§ WHAT THE TASK REQUIRES:
Repeat every entry word for word; omit all pictures.

# # # #

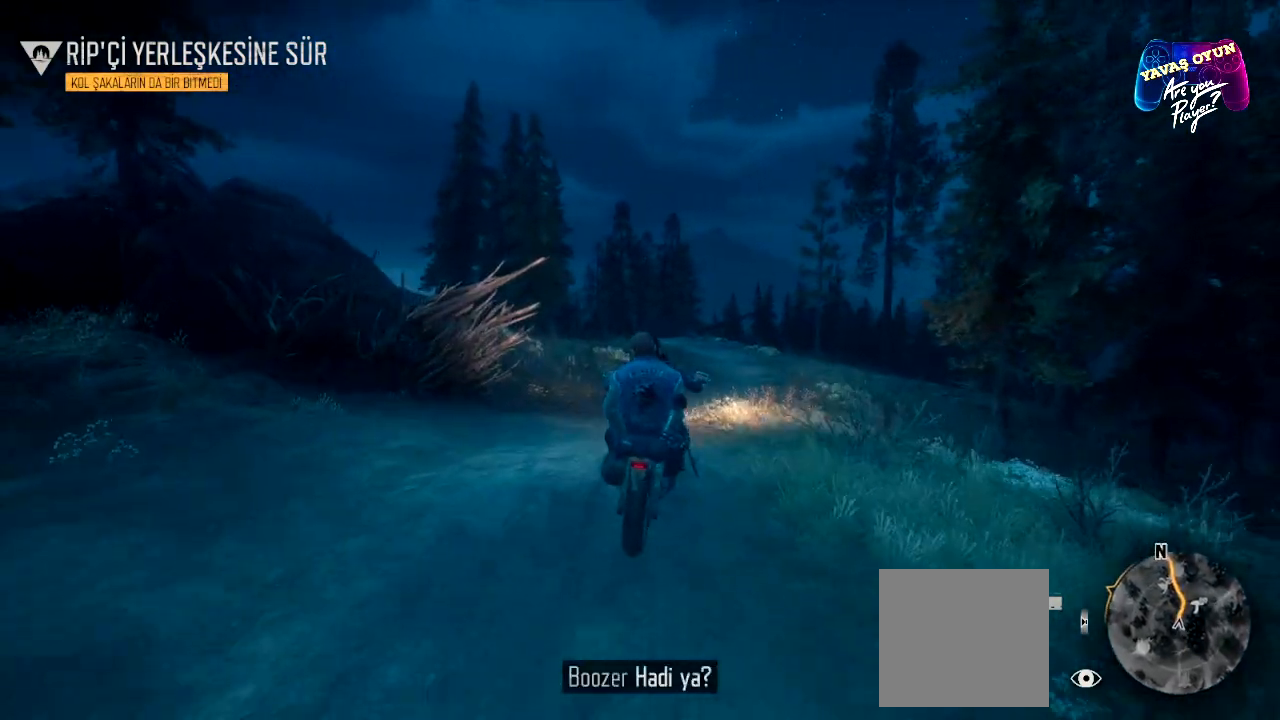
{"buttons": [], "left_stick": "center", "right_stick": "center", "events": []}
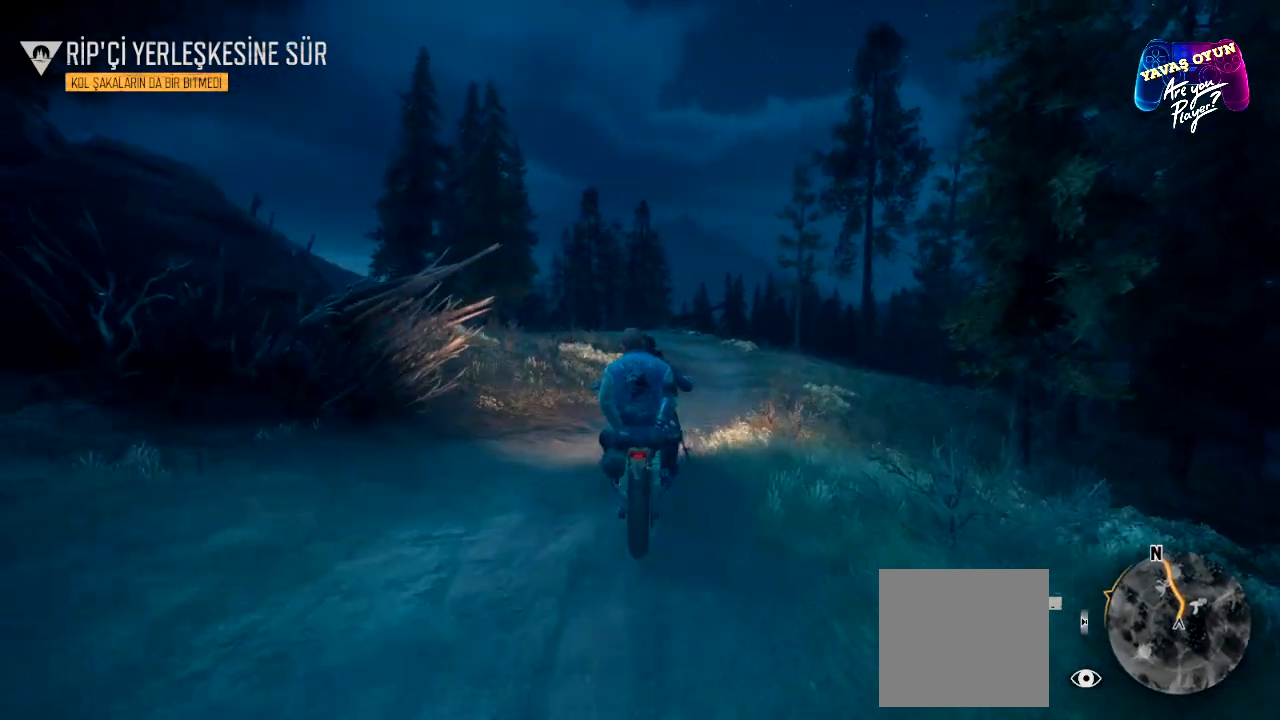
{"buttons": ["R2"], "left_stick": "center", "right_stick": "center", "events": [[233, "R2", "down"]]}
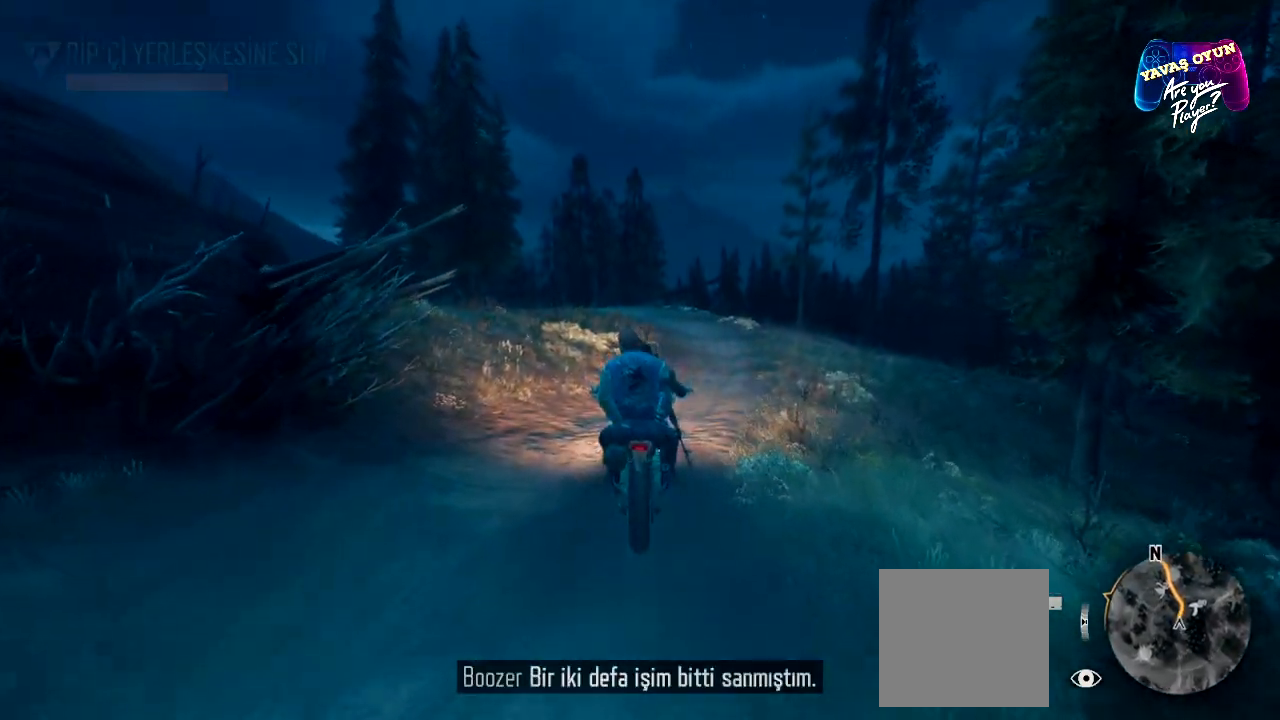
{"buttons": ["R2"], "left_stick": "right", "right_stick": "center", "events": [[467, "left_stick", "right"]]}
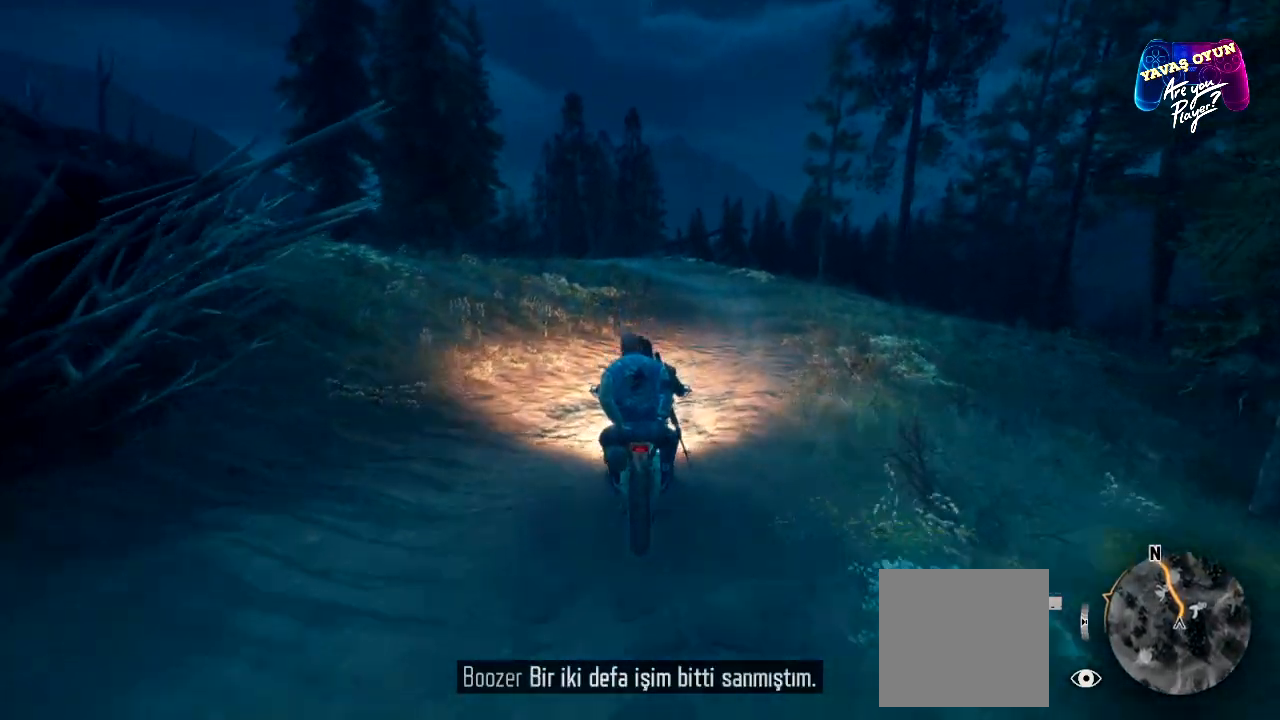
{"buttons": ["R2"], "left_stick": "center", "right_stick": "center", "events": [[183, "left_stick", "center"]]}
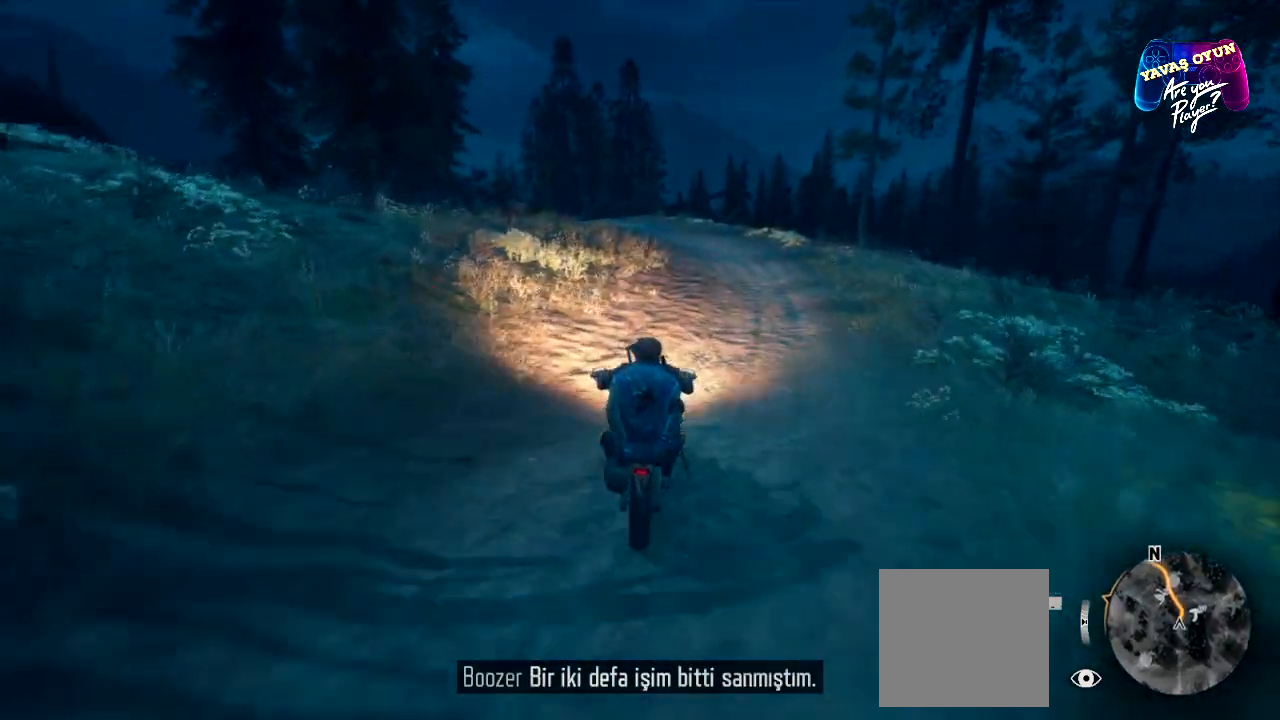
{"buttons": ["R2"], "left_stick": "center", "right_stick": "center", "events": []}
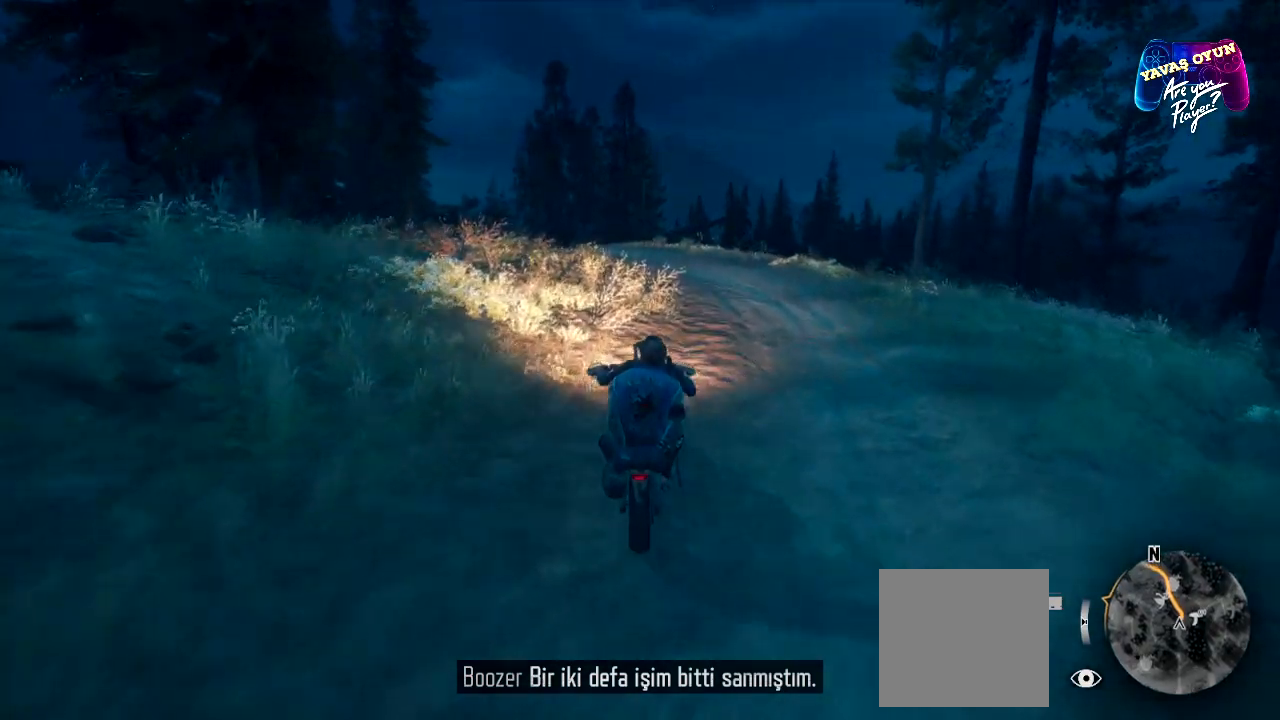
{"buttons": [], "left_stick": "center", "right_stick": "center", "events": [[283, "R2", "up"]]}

# # # #

§ SOLUTION TO THE PROBLEM:
{"buttons": [], "left_stick": "center", "right_stick": "center", "events": []}
{"buttons": ["R2"], "left_stick": "center", "right_stick": "center", "events": [[233, "R2", "down"]]}
{"buttons": ["R2"], "left_stick": "right", "right_stick": "center", "events": [[467, "left_stick", "right"]]}
{"buttons": ["R2"], "left_stick": "center", "right_stick": "center", "events": [[183, "left_stick", "center"]]}
{"buttons": ["R2"], "left_stick": "center", "right_stick": "center", "events": []}
{"buttons": [], "left_stick": "center", "right_stick": "center", "events": [[283, "R2", "up"]]}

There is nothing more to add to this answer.